At 10:50 that evening, Burger emailed Brady and DiGravio and asked them to wait to publish the interview until the following week, citing “concerns about ensuring the integrity of the various versions of the Q&A that we’ll need to review.”


Brady agreed to delay publishing the articles. The next day, Burger emailed Brady, again asking for the edited Q&A and article.


“I hope you can get me the edited content (interview and written piece) by Sunday noon so I have time to look at it Sunday,” Burger wrote. “My Monday is pretty booked.”


On Feb. 14, Brady sent Burger an abridged transcript of the Q&A as requested, but did not attach the additional article.
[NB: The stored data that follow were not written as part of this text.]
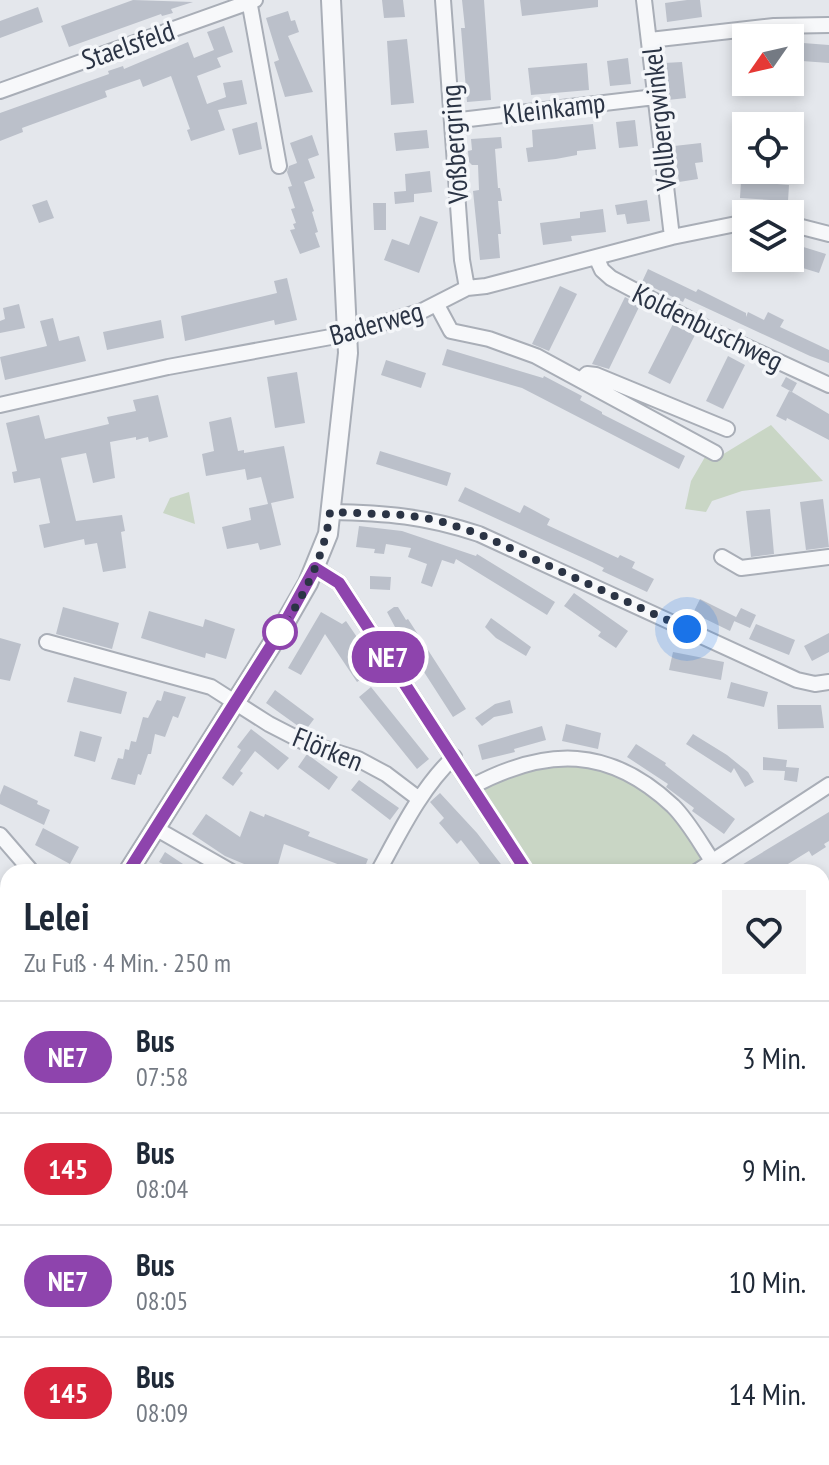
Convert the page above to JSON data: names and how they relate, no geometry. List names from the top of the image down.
{
  "streets": {
    "street": [
      "Staelsfeld",
      "Kleinkamp",
      "Vollbergwinkel",
      "Voßbergring",
      "Baderweg",
      "Koldenbuschweg",
      "Flörken"
    ]
  },
  "crossings": [
    ["Kleinkamp", "Vollbergwinkel"],
    ["Kleinkamp", "Voßbergring"],
    ["Vollbergwinkel", "Baderweg"],
    ["Voßbergring", "Baderweg"],
    ["Baderweg", "Koldenbuschweg"]
  ],
  "lines": ["bus line NE7"],
  "north": "bottom left",
  "page": {
    "on_map": "NE7",
    "heading": ["Lelei", "Zu Fuß · 4 Min. · 250 m"],
    "list": [
      {
        "mark": "NE7",
        "name": "Bus",
        "note": "07:58",
        "value": "3 Min."
      },
      {
        "mark": "145",
        "name": "Bus",
        "note": "08:04",
        "value": "9 Min."
      },
      {
        "mark": "NE7",
        "name": "Bus",
        "note": "08:05",
        "value": "10 Min."
      },
      {
        "mark": "145",
        "name": "Bus",
        "note": "08:09",
        "value": "14 Min."
      }
    ]
  }
}
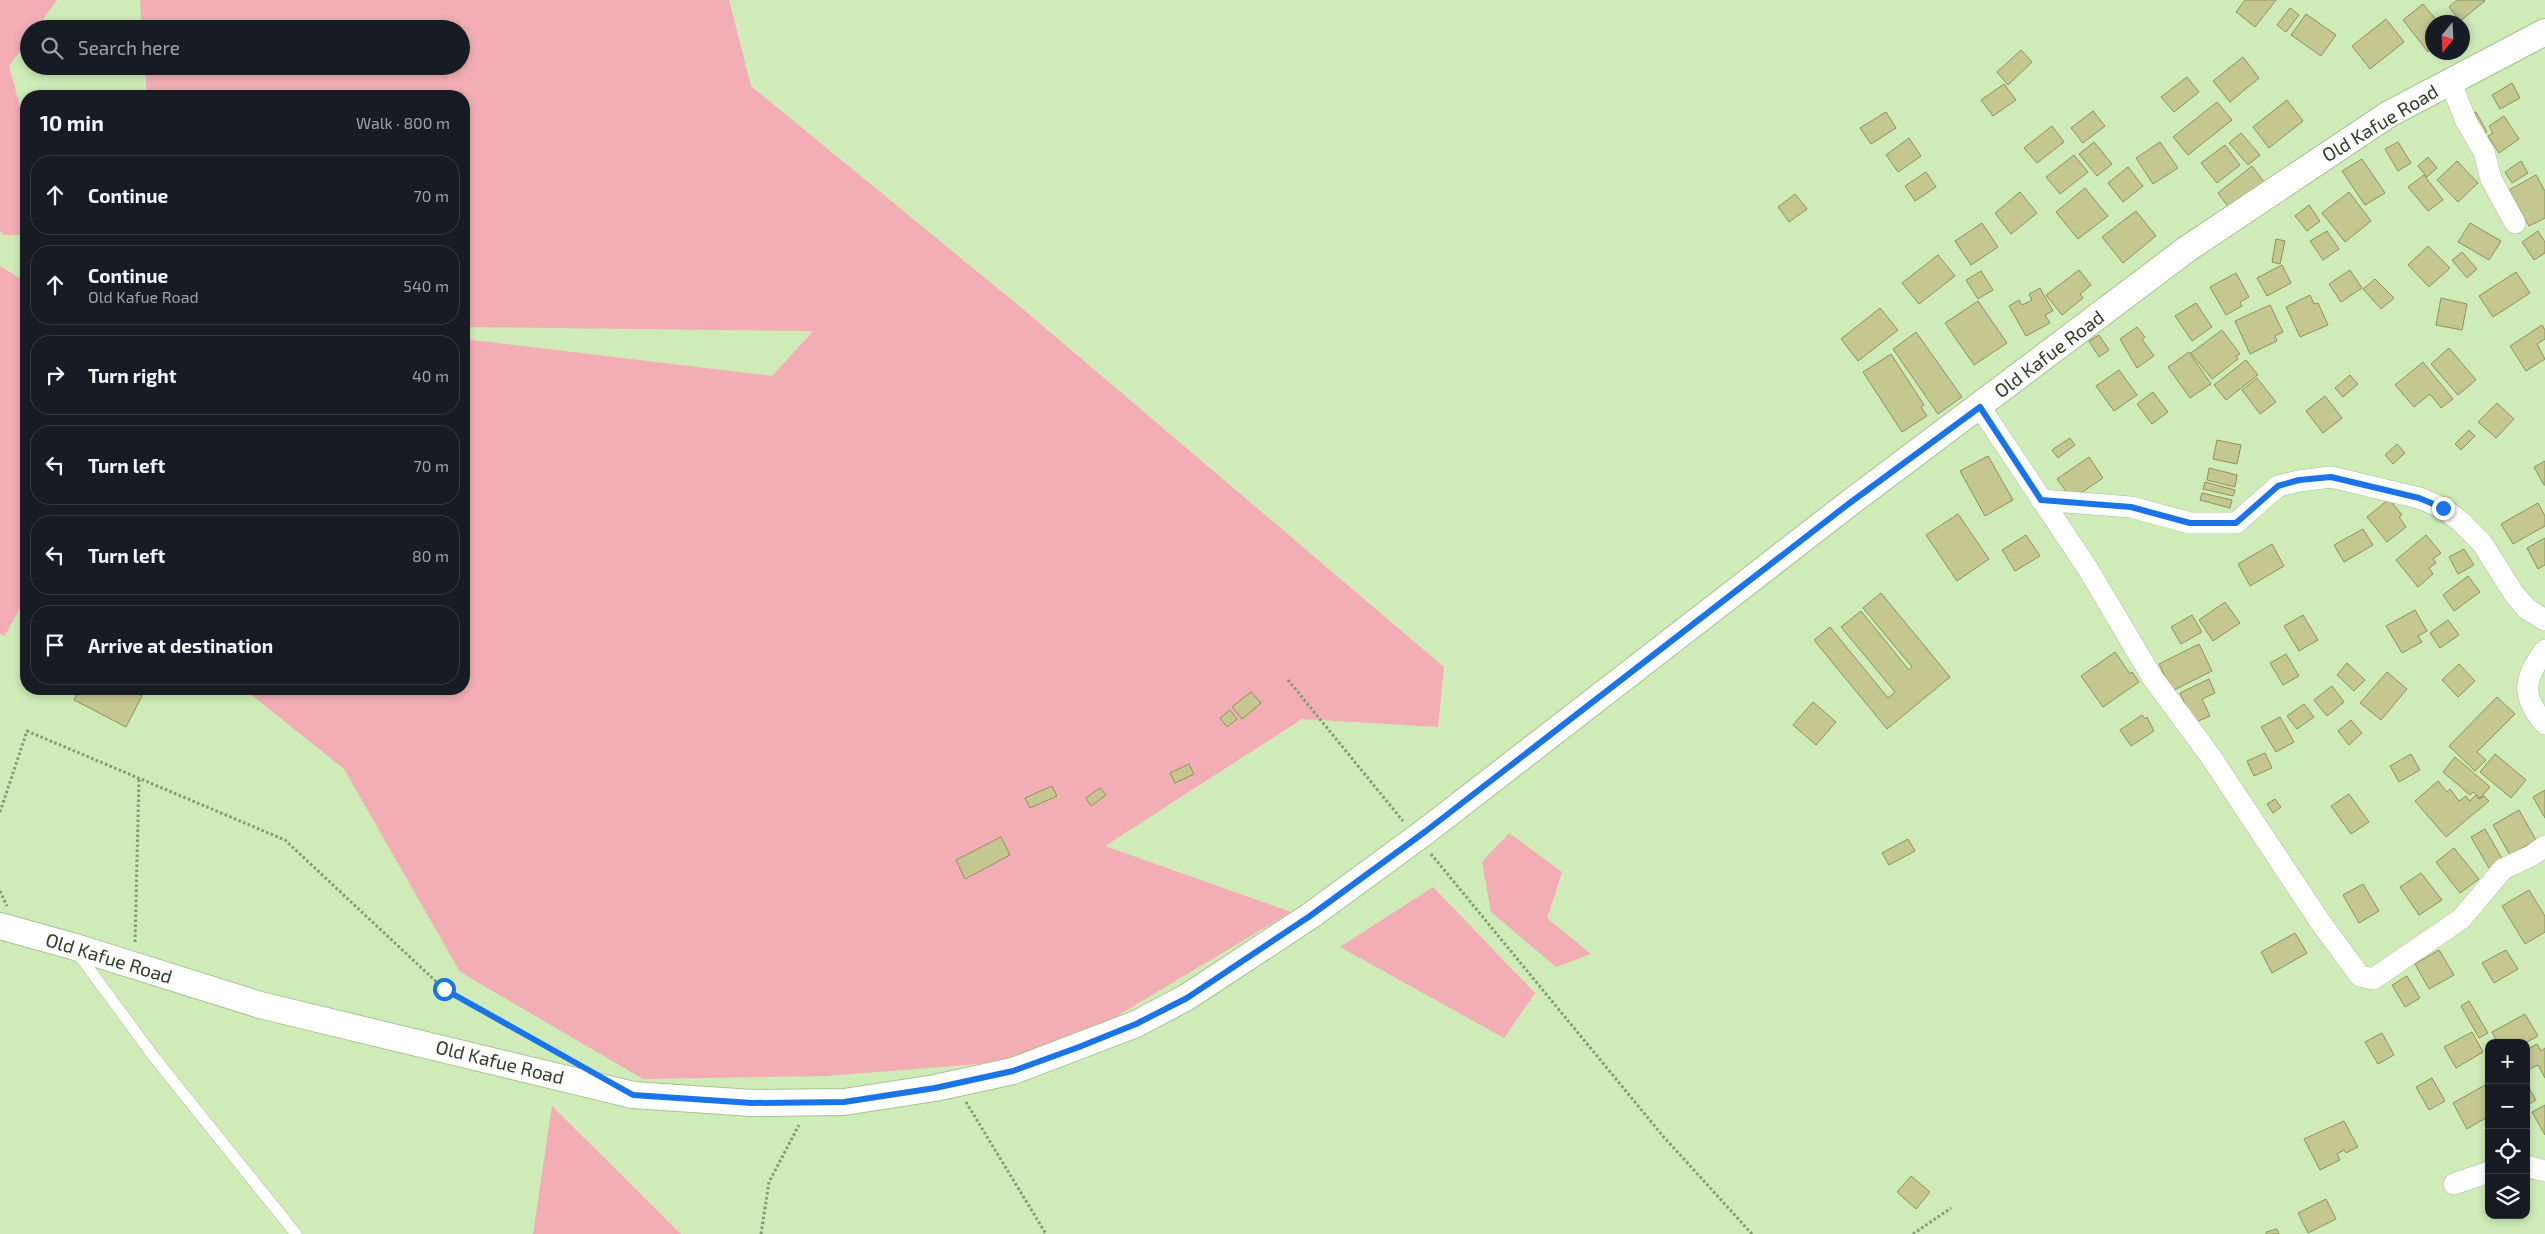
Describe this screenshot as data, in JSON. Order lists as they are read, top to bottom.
{
  "streets": {
    "street": ["Old Kafue Road"]
  },
  "north": "bottom",
  "page": {
    "search": "Search here",
    "heading": ["10 min", "Walk · 800 m"],
    "list": [
      ["Continue", "70 m"],
      ["Continue", "Old Kafue Road", "540 m"],
      ["Turn right", "40 m"],
      ["Turn left", "70 m"],
      ["Turn left", "80 m"],
      "Arrive at destination"
    ],
    "map_buttons": ["+", "−"]
  }
}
Brady said that he perceived Burger’s wish to approve the quotes included in the story as a violation of their original terms.


“The terms of the interview were that we would send you a transcript for clarifications/additions, not negotiate which quotes can or can’t be used in an article,” Brady wrote in the email.


Burger denied wanting to influence the quotes The Campus included in the article, and stressed his desire to instead protect their “integrity.”


“We have no interest in influencing which question/answers you want to touch upon in an article; our interest is in the integrity of the quotes themselves,” Burger said.


Patton sent a document with edits for clarification to The Campus on Monday, Feb. 20. Burger did not ask to approve quotes or view the articles prior to press time.